Daftar Tugas
1. Menurut artikel tentang pendidikan bermutu, mengapa pendidikan bermutu yang inklusif masih sulit diwujudkan? Jelaskan dalam satu sampai tiga kalimat.
2. Salin tanpa perubahan baris-baris data mulai dari baris yang memuat "SCHEDA DIDATTICA" hingga baris terakhir data, termasuk kedua ujungnya. Jangan sertakan penanda gambar dalam jawaban.

Kutipan Artikel
⁂

Headline

Serangan Israel ke Iran menghantam banyak sasaran, termasuk fasilitas nuklir dan militer.

Fokus

Keputusan FIFA dianggap lebih berpihak pada nilai komersial ketimbang kualitas kompetisi.

Pendidikan Bermutu dan Kesejahteraan Guru

Susan Sovia Supervisor Sekolah Sukma Bangsa Sigi
02/12/2024 05:10
Pendidikan Bermutu dan Kesejahteraan Guru
(Dok. Pribadi)

PENDIDIKAN bermutu adalah fondasi utama dalam menciptakan sumber daya manusia yang cerdas, berkarakter, dan kreatif. Pendidikan berkualitas tidak hanya ditentukan oleh fasilitas atau kurikulum, tetapi juga kesetaraan akses bagi semua warga negara. Sayangnya, berdasarkan data Bappenas (2022), lebih dari 4 juta anak Indonesia masih belum dapat bersekolah, mencerminkan tantangan besar dalam mewujudkan pendidikan bermutu yang inklusif.

Selain itu, pendidikan bermutu harus menghasilkan individu yang memiliki integritas, keterampilan, dan kecerdasan emosional. Hal ini hanya dapat tercapai jika proses pembelajaran difasilitasi oleh guru berkualitas yang tidak hanya menguasai ilmu, tetapi juga mampu membimbing siswa mengembangkan potensi mereka secara optimal.

⁂

Data Hasil Ekstraksi
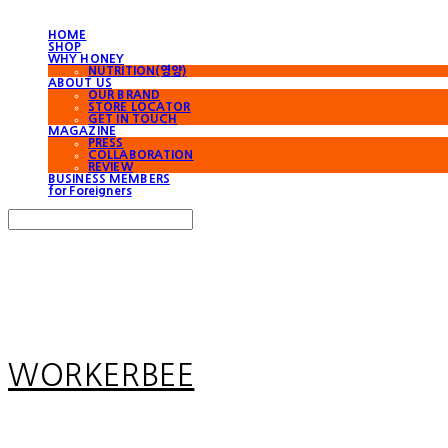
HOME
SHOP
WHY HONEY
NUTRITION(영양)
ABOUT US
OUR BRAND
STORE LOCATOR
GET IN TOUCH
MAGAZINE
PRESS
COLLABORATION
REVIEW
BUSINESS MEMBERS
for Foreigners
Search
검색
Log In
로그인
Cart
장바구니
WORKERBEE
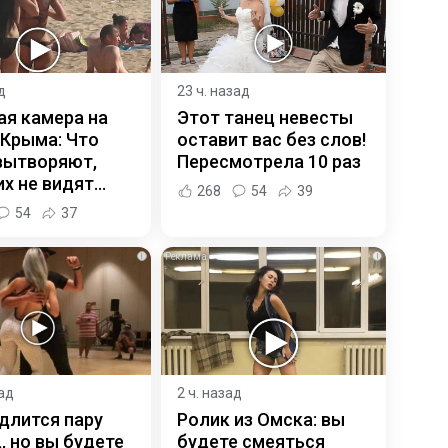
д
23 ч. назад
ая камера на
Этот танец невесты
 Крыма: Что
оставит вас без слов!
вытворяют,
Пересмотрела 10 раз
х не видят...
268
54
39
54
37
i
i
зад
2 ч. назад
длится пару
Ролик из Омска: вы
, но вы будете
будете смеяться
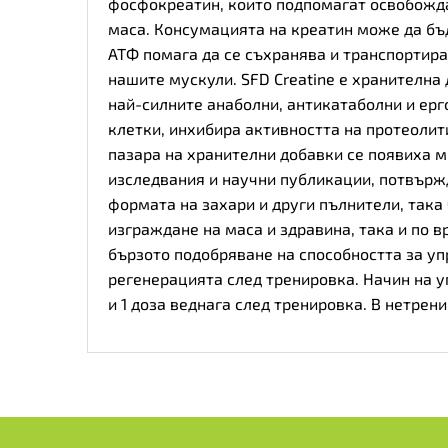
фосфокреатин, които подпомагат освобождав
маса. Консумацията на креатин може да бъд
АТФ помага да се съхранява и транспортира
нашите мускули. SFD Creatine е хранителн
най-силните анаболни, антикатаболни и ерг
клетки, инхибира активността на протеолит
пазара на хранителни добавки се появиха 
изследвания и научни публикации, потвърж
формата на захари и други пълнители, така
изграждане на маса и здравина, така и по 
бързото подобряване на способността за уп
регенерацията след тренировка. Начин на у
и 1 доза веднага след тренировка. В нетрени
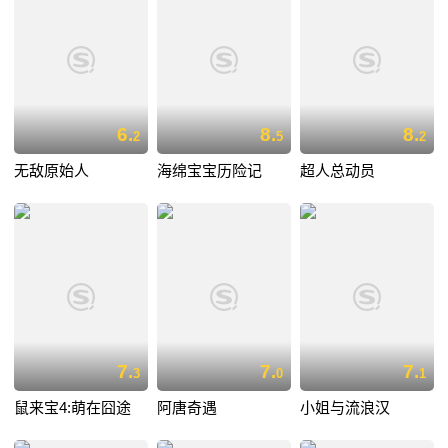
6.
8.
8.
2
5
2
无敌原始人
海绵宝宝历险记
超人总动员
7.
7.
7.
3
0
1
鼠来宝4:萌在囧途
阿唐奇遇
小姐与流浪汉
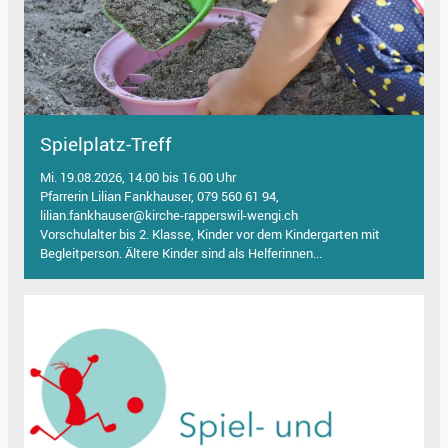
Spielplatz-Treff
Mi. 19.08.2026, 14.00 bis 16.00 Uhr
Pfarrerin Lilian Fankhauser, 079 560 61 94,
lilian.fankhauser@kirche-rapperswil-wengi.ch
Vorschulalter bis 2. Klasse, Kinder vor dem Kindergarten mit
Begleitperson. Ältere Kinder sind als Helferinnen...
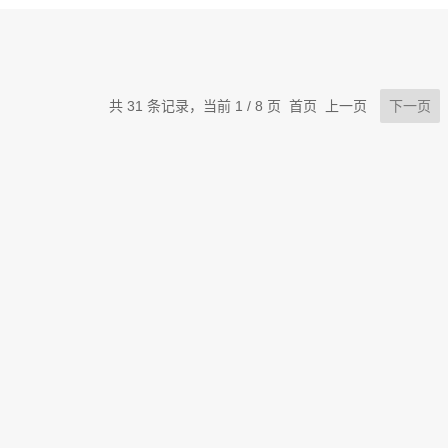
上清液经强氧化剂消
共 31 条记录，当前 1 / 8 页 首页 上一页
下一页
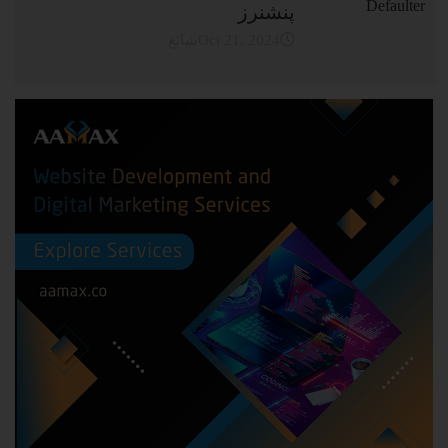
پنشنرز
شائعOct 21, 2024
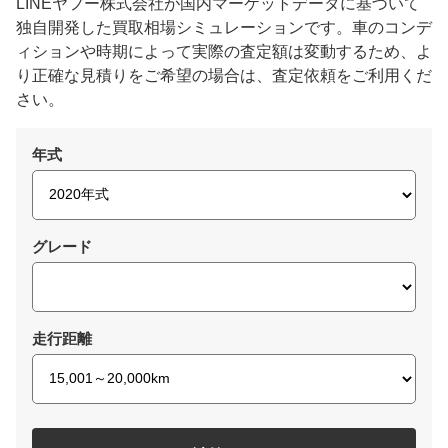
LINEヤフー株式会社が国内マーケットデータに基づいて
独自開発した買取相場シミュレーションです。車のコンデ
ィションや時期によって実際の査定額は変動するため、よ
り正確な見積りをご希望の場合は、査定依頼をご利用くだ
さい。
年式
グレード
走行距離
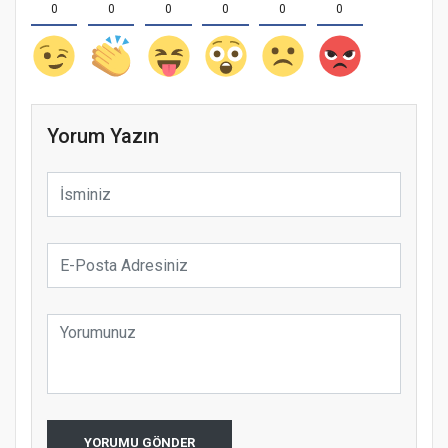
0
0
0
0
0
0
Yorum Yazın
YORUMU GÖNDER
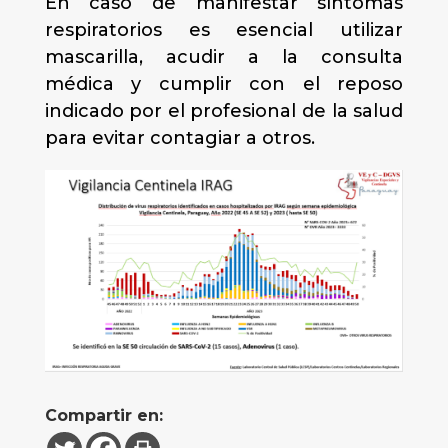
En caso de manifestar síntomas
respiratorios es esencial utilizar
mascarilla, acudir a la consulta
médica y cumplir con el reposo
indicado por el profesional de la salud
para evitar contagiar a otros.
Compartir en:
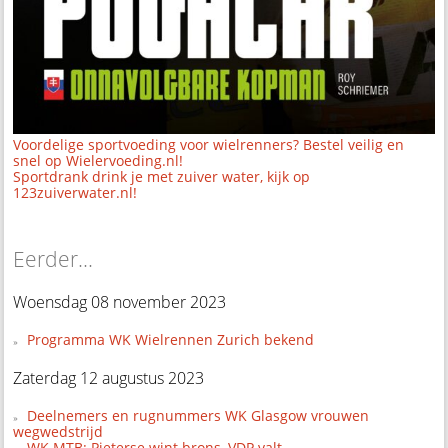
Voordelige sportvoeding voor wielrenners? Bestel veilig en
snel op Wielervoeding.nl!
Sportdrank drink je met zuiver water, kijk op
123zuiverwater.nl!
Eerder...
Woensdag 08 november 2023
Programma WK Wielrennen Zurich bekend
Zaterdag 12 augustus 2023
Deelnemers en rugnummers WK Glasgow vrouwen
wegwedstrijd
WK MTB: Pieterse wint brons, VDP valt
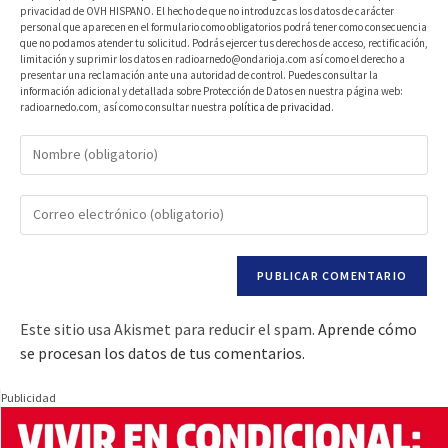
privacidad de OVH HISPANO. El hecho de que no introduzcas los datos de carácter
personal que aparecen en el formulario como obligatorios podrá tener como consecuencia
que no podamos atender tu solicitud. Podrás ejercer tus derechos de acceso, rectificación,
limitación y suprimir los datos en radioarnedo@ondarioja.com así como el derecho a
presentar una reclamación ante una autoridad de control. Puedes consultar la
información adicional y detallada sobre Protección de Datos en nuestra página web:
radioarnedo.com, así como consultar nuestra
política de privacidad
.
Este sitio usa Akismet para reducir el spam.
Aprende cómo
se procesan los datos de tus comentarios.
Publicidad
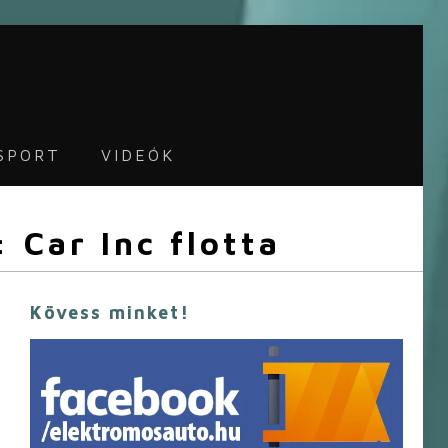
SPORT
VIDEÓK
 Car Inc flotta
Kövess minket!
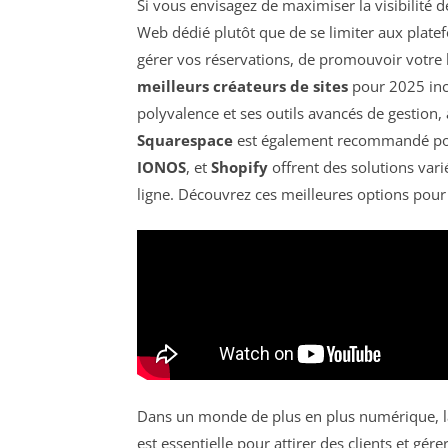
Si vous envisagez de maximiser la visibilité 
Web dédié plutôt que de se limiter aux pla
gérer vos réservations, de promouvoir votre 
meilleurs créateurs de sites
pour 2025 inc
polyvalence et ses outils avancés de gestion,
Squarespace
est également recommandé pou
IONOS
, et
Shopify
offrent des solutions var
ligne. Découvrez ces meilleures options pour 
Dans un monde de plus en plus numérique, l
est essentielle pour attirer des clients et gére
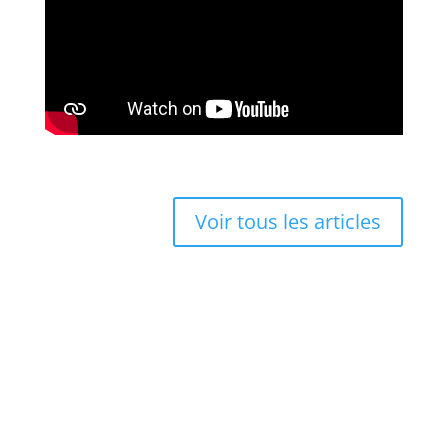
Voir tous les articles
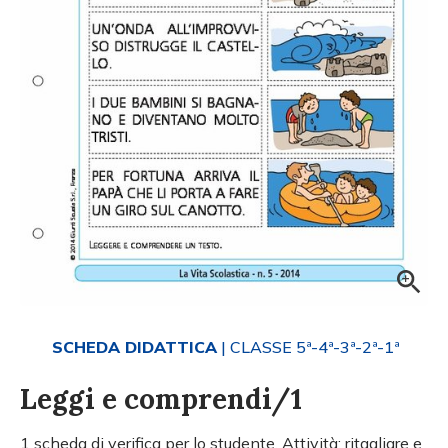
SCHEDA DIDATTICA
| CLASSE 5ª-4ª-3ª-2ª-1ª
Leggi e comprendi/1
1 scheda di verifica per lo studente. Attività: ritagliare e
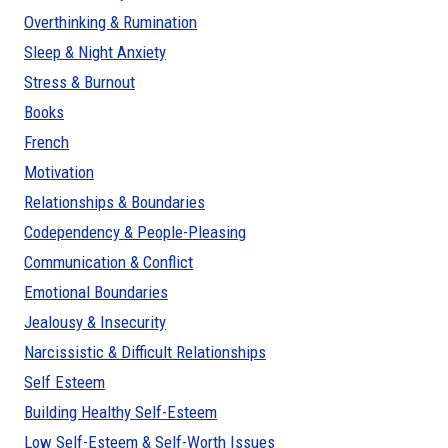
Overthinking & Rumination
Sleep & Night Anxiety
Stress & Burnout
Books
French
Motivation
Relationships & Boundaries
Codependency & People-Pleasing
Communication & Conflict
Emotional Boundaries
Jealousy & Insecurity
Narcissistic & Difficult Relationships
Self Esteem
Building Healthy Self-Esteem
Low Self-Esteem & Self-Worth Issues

⁂

Jawaban Berurutan
1. Berdasarkan data Bappenas (2022), lebih dari 4 juta anak Indonesia masih belum dapat bersekolah. Padahal pendidikan berkualitas tidak hanya ditentukan oleh fasilitas atau kurikulum, tetapi juga oleh kesetaraan akses bagi semua warga negara. Karena itu, angka tersebut mencerminkan tantangan besar dalam mewujudkan pendidikan bermutu yang inklusif.

2.
SCHEDA DIDATTICA
| CLASSE 5ª-4ª-3ª-2ª-1ª
Leggi e comprendi/1
1 scheda di verifica per lo studente. Attività: ritagliare e
Overthinking & Rumination
Sleep & Night Anxiety
Stress & Burnout
Books
French
Motivation
Relationships & Boundaries
Codependency & People-Pleasing
Communication & Conflict
Emotional Boundaries
Jealousy & Insecurity
Narcissistic & Difficult Relationships
Self Esteem
Building Healthy Self-Esteem
Low Self-Esteem & Self-Worth Issues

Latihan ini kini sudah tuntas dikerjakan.